実施事項:
下に示すオンライン裁判についての文章に照らし、次の記述(a)〜(c)がそれぞれ文章の内容と合っているかを「はい」か「いいえ」で答え、判断の決め手となる文章中の語句をそのまま引用してください。(a) 交通違反程度の科料や罰金の事案は、争いがなく即決できると述べられている。(b) 筆者は、裁判の再構築は裁判員制度を前提に考えるべきだとしている。(c) 略式裁判では、被告人側も証拠を提出できる。

本文テキスト:
☆ ☆ ☆ ☆
Cyber NINJA、只今参上

デジタル社会の世相をNINJAの視点で紐解きます。

オンライン裁判・・・でもその前に(後編)

 聞くところによると刑事事件もいろいろなレベルがあって、交通違反程度の科料・罰金くらいなら「争い」はなく、規定があるので即決できる。このあたりは多少工夫するにしてもオンライン化はすぐできそうな気がする。

 

 問題はもう少し重い罪、懲役/禁固何年で執行猶予を争うようなもの、あるいは最高刑は死刑までありうるような重大事案の場合だ。これらの事案については、

 

・事件の実態をつまびらかにし、

・被告人の関与の真偽を定め、

・法に照らす正しい量刑を定め、

・この審判の記録を証拠とともに記録する。

 

 といいうのが(僕なりに見た)裁判の本質であることに立ち返って、これをサイバー空間を活用して再構築するにはどうすべきかを考えるのがいい。再構築というからには、裁判員制度に拘らずいろいろな裁判の形式を比較検討するべきだと思う。そう思っていたところ先日読んだイタリア法廷ミステリーが、いいヒントになった。

 

https://nicky-akira.hateblo.jp/entry/2020/05/22/000000

 

 まず予審があり、裁判官・検察官・被告人・弁護人で審理すべきことの概要を確認し方針を定める。容疑者(&弁護人)は、略式裁判と重罪院の裁判を選択できる。前者は検察官しか証拠を提出できず有罪はほぼ確定するが、審理時間も短くカネもかからず量刑も軽くなる。後者はその逆だ。
☆ ☆ ☆ ☆
データ内容:

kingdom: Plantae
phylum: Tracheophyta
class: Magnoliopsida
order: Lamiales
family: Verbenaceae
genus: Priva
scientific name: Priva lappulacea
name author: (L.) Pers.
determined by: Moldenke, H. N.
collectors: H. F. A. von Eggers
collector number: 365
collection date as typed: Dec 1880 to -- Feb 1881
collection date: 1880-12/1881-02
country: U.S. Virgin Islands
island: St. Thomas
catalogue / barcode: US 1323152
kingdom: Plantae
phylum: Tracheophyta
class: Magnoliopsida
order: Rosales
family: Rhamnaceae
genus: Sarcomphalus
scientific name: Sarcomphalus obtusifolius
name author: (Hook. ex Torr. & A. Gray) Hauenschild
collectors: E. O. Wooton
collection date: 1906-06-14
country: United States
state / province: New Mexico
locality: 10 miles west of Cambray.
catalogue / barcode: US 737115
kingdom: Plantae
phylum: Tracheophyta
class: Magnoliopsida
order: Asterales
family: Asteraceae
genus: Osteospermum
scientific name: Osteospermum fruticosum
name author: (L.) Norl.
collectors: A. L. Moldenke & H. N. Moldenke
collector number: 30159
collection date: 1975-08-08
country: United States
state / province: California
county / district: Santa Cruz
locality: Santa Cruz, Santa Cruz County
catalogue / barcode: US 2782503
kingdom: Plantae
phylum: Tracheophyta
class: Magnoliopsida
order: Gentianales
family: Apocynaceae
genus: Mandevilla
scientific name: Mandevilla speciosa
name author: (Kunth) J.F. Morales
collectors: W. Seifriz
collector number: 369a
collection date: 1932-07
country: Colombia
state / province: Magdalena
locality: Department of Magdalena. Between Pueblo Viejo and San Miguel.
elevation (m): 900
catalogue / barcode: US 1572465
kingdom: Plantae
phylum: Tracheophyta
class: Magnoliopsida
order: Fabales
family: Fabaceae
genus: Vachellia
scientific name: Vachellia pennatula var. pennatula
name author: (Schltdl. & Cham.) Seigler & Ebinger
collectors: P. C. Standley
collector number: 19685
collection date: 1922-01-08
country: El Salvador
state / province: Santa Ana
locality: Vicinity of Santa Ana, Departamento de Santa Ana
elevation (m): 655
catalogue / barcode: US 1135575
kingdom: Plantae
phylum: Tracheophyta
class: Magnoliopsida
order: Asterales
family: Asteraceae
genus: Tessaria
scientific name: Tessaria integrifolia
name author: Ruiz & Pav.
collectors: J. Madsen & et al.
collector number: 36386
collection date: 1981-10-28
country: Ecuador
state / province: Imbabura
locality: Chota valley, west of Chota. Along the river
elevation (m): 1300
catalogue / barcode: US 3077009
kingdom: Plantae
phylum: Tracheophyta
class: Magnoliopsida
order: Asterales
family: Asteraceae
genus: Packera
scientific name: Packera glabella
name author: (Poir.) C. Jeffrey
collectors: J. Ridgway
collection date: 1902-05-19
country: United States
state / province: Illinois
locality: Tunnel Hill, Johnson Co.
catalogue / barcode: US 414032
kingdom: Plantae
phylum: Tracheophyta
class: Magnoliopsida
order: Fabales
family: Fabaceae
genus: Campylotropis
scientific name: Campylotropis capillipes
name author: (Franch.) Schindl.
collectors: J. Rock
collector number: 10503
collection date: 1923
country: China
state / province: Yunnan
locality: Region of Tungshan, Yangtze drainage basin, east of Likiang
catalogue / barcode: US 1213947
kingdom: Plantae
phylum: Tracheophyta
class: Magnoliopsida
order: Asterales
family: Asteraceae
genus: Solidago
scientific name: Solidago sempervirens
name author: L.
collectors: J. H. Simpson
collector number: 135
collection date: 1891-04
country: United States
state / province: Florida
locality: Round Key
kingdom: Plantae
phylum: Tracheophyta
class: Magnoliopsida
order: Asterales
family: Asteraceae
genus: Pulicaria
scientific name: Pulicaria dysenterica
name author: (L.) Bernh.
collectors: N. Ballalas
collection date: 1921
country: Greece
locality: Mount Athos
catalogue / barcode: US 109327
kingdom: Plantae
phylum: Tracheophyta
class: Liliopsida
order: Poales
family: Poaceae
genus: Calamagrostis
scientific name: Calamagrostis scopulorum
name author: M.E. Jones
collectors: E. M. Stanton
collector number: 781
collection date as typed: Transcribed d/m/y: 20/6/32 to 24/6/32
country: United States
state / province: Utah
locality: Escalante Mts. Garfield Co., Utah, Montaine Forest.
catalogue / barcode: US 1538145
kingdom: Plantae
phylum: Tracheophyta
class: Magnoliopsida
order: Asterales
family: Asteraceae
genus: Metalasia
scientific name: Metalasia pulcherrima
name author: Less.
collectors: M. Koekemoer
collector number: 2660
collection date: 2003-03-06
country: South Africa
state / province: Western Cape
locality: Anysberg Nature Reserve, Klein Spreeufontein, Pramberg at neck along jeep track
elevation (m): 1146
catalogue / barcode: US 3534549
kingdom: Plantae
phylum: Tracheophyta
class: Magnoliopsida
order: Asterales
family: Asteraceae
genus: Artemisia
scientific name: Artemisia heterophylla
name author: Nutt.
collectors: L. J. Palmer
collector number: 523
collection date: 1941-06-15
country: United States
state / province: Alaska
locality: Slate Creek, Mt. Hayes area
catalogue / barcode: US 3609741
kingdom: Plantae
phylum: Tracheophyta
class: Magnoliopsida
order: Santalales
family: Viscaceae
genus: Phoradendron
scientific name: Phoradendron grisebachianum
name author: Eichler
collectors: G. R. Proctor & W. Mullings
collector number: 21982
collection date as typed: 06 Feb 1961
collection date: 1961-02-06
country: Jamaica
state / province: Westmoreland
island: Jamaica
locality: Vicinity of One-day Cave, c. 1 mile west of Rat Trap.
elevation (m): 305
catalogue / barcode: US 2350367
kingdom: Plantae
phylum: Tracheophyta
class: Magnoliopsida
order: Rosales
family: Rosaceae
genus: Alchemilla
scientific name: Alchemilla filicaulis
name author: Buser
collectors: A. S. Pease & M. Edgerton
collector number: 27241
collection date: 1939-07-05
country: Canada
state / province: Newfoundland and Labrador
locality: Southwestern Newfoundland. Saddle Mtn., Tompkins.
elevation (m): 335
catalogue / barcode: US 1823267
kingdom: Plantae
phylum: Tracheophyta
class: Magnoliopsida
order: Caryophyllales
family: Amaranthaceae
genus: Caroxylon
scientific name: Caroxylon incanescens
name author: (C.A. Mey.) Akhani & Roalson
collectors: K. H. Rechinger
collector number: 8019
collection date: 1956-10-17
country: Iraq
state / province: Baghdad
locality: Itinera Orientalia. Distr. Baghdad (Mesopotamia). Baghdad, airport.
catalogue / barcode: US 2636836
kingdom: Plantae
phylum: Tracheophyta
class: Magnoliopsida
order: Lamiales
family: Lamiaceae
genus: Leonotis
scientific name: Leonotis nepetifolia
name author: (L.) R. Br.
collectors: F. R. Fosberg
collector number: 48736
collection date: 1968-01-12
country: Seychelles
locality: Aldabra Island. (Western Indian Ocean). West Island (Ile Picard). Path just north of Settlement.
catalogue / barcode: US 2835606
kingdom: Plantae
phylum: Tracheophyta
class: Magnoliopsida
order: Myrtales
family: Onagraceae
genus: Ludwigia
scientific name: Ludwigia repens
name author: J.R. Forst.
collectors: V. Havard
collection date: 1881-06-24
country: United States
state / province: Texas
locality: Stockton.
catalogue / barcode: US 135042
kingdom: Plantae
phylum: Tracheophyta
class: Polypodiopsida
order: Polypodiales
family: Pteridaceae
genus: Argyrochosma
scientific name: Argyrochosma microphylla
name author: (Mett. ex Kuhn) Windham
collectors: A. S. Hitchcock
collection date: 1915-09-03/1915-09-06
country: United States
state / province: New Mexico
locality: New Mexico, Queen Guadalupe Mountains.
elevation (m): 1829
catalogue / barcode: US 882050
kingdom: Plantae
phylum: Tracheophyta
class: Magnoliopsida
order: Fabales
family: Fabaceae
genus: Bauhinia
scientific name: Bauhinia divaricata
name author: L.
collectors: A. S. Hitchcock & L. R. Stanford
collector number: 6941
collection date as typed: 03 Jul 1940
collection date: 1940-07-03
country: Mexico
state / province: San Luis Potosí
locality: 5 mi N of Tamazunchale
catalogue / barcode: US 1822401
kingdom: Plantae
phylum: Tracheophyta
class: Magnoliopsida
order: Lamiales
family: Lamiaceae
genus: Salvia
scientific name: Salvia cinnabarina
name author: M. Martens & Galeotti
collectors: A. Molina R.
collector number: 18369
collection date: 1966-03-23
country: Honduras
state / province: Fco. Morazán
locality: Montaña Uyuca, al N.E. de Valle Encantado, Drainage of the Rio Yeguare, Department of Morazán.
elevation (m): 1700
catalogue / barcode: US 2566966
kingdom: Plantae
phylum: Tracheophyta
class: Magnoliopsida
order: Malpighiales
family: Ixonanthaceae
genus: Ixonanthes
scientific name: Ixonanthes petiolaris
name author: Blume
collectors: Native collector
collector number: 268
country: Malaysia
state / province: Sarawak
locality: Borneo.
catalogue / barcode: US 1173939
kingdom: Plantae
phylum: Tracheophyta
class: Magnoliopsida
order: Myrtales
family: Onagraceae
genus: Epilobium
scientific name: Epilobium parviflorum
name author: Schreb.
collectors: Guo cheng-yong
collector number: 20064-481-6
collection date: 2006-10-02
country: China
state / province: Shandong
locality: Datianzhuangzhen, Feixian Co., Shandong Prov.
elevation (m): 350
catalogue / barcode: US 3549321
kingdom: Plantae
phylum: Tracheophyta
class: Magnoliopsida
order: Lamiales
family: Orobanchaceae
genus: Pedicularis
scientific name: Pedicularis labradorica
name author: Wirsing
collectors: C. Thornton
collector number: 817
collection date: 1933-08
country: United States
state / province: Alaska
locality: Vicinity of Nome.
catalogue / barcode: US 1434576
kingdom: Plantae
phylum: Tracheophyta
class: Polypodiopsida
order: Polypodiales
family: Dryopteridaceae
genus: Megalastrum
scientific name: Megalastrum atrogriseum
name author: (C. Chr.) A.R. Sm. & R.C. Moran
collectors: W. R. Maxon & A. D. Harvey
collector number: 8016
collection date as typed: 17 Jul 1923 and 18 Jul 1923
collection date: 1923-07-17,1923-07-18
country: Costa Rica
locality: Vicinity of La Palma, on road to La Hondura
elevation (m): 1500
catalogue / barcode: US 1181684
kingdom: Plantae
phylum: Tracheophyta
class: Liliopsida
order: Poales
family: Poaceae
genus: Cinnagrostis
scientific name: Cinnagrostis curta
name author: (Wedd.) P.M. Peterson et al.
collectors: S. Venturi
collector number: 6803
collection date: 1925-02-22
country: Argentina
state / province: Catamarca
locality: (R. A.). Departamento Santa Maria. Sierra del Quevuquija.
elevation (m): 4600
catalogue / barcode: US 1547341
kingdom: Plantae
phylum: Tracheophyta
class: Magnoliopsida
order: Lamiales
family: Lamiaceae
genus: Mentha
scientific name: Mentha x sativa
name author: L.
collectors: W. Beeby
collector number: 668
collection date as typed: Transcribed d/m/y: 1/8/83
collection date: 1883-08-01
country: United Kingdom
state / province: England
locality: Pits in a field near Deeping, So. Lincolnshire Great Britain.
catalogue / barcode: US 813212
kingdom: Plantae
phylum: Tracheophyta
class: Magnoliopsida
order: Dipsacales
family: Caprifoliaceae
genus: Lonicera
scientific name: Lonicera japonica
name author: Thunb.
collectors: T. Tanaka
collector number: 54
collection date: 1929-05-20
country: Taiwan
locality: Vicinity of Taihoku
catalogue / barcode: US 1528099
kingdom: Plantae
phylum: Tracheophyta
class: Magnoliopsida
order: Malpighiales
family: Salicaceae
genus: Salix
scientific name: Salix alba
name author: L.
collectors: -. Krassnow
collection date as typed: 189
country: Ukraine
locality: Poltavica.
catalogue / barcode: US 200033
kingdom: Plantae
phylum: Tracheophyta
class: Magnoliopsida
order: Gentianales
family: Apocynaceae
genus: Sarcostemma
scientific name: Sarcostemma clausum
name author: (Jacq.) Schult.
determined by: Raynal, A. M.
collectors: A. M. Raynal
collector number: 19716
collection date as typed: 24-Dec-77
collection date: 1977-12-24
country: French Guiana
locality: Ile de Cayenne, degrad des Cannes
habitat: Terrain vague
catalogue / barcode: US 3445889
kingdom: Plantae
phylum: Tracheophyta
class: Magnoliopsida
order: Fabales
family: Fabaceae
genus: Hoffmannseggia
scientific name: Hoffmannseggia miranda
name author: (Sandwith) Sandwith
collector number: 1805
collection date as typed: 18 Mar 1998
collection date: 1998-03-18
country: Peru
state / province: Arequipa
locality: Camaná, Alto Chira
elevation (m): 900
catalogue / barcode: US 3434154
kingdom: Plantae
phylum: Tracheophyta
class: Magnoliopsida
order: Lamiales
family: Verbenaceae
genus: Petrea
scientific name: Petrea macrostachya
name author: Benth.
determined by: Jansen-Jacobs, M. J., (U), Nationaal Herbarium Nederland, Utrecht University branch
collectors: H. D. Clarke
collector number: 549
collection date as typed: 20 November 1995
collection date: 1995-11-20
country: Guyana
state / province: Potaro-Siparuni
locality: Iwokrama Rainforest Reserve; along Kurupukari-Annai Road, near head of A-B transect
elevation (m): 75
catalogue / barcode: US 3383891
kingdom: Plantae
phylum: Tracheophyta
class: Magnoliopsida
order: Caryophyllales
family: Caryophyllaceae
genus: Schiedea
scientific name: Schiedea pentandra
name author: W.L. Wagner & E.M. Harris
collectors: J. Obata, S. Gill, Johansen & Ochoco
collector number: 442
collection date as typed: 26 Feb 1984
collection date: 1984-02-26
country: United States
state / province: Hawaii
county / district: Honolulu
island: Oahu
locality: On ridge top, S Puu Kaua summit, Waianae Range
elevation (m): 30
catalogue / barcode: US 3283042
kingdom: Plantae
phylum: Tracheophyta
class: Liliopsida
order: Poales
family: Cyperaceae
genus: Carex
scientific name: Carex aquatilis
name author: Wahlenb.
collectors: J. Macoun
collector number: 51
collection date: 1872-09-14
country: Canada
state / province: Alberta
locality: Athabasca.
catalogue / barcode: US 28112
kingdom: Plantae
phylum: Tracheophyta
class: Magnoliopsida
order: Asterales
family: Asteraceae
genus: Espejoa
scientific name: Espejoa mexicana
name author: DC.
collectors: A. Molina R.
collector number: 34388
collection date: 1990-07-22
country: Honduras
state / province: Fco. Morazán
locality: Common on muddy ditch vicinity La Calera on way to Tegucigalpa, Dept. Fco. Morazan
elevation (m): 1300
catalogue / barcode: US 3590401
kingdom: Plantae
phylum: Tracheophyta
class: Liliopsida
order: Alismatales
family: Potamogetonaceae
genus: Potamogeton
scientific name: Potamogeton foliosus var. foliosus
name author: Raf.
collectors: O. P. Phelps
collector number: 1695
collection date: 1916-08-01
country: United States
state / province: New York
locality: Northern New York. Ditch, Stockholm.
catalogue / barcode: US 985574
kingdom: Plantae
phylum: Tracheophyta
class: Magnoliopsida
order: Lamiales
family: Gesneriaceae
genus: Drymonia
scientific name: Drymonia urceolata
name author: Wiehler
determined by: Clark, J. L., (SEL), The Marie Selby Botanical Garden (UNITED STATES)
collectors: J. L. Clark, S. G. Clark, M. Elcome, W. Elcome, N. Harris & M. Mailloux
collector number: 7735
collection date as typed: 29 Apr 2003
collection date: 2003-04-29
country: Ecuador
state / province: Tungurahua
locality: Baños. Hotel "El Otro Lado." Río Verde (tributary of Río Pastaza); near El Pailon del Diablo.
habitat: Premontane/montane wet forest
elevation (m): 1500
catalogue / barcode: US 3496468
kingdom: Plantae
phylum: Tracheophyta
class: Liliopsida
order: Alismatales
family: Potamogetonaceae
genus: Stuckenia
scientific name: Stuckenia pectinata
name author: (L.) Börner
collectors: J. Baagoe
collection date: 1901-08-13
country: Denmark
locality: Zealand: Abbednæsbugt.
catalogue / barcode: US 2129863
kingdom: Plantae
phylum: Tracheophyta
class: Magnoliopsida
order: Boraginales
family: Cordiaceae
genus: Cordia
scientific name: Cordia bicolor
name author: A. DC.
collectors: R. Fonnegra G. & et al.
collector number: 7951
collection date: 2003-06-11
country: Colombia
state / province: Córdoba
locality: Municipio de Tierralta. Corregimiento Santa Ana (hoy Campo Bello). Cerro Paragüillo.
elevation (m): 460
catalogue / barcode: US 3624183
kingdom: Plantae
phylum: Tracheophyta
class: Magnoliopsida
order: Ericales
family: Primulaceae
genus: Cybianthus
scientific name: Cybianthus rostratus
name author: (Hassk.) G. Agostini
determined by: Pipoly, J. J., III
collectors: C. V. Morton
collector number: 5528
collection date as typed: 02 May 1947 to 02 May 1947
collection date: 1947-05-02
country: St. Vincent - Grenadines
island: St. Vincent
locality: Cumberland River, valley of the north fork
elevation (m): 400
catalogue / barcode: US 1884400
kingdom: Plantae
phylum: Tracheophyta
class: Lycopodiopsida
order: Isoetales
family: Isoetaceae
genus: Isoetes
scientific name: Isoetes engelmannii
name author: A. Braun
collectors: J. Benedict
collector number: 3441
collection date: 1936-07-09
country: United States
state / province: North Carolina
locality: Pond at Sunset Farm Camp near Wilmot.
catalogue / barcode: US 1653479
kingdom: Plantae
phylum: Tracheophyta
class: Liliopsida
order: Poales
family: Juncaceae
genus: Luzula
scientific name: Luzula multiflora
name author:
☆ ☆ ☆ ☆
記述回答:
(a) はい。『交通違反程度の科料・罰金くらいなら「争い」はなく、規定があるので即決できる』
(b) いいえ。「裁判員制度に拘らずいろいろな裁判の形式を比較検討するべきだと思う」
(c) いいえ。「前者は検察官しか証拠を提出できず」